## Document section
——————
Are women covered by the Universal Declaration of Human Rights?

This year marks the 60th anniversary of the Universal Declaration of Human Rights, a landmark document endorsed by the United Nations that lays out human rights standards for people worldwide.

But some world governments, including the U.S. government, apparently didn’t get the memo, especially as the declaration applies to women, according to three local experts.

At a panel discussion held Jan. 24 in Posvar Hall, the experts cited social science research data and personal experience to explore the topic, “The Universal Declaration of Human Rights: Does That Include Women Too?”

Panelists included Janice Auth, Global Solutions Pittsburgh board member and retired executive director of Pennsylvania Peace Links; Allyson Lowe, director of the Pennsylvania Center for Women, Politics and Public Policy, which is housed at Chatham, and Donna DiLeonardo, a member of Pennsylvania Women Work and former member of the Pittsburgh Human Relations Commission.

The panel discussion was sponsored by Pitt’s global studies program and Office of Cross Cultural and Leadership Development, and the Global Solutions Education Fund, part of Global Solutions Pittsburgh.

Janice Auth

The role of the United Nations

Auth said that the struggle for women’s rights as part of the United Nations’ agenda began in 1947 based on recommendations from the Commission on the Status of Women, which was the brainchild of Eleanor Roosevelt.

“Women’s issues have always been on the United Nations radar as separate and distinct from human rights in general,” Auth said. “Obviously, you start with the premise that women are human. Unfortunately, that wasn’t universally held thinking then and probably isn’t even today.”

The United Nations held four international conferences focusing on women’s rights (Auth was a delegate at the fourth conference held in 1995 in Beijing), designated an International Women’s Year and, later, named an International Women’s Decade.

In 1975, the U.N. International Women’s Year, a conference in Mexico City centered on three themes: equality, development and peace.

“A large majority of the 2,000 delegates to the first conference were men, and the number of non-governmental organizations represented was very small,” Auth noted. “The conference was looking specifically to identify problems, and the things that were different from human rights in general. That was a small beginning.”
——————
## Data section
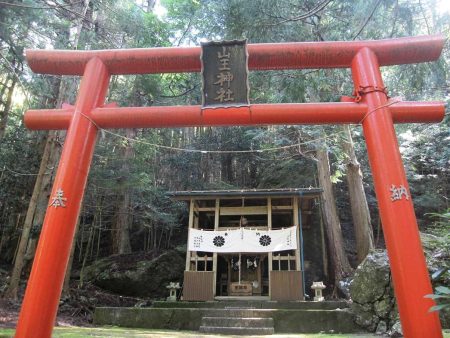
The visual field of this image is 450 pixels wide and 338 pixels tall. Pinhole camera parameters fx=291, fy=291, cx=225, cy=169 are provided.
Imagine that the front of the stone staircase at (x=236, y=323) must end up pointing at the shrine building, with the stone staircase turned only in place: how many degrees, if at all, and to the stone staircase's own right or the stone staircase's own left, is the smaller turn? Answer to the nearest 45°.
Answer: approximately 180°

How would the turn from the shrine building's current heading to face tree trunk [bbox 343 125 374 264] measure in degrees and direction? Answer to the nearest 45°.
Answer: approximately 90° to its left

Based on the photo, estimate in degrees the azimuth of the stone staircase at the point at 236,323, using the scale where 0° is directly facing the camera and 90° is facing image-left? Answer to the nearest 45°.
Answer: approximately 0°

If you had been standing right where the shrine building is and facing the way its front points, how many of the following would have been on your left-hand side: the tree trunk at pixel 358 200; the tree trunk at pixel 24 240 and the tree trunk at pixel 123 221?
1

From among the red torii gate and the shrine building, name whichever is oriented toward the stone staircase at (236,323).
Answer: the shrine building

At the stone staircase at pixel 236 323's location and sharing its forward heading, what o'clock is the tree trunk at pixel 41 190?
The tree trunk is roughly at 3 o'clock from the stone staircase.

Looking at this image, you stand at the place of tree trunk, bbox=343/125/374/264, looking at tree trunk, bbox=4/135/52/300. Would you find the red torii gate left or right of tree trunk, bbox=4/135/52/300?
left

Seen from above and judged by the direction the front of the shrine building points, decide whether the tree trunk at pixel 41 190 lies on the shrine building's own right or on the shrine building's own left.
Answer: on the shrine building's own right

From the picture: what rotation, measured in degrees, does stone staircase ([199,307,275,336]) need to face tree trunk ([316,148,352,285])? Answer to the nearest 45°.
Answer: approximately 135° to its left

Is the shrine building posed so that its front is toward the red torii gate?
——————
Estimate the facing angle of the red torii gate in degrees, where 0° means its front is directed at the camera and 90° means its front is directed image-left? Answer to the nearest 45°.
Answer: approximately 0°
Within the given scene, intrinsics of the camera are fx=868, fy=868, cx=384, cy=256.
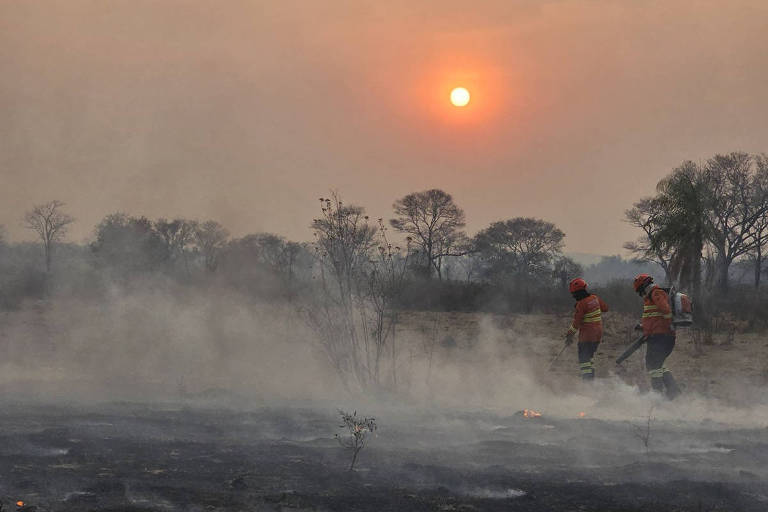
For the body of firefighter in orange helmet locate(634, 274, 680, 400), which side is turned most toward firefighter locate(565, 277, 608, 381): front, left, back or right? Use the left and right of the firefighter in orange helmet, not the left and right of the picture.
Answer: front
——————
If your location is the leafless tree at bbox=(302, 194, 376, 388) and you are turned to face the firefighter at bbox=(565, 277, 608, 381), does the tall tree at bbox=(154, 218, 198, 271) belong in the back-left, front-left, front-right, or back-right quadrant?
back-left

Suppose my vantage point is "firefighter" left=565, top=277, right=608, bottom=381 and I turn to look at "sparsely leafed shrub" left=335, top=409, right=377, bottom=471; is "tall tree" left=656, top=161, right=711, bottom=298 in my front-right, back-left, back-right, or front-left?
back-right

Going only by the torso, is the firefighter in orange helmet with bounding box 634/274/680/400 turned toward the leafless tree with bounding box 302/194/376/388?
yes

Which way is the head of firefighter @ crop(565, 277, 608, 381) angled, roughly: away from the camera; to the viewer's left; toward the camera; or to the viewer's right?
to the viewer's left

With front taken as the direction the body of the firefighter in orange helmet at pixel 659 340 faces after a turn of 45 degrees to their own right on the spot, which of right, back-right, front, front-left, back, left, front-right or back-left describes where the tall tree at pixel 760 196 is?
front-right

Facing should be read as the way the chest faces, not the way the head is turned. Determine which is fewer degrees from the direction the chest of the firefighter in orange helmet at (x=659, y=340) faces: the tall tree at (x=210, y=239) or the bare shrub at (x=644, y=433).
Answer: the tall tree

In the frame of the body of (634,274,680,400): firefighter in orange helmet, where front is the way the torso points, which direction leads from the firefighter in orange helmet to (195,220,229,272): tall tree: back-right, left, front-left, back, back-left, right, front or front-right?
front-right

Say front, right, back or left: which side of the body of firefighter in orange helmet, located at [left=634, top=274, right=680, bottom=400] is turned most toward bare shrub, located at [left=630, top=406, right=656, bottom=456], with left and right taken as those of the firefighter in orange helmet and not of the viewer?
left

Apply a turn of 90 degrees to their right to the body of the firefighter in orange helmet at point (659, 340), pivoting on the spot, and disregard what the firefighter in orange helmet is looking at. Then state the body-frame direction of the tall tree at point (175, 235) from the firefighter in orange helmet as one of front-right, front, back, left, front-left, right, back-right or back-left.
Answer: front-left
——————
## Directions
(A) Please repeat the passage of the Universal Declaration article between "Auth said that" and "of Eleanor Roosevelt.", inclusive.
(B) Name every panelist the Universal Declaration article lists for the Jan. 24 discussion.
(C) According to the Universal Declaration article, when and where was the fourth conference that Auth attended as a delegate held?
The records have no connection to the Universal Declaration article.

## Solutions by task
(A)
Auth said that the struggle for women’s rights as part of the United Nations’ agenda began in 1947 based on recommendations from the Commission on the Status of Women, which was the brainchild of Eleanor Roosevelt.

(B) Janice Auth, Allyson Lowe, Donna DiLeonardo

(C) In 1995 in Beijing.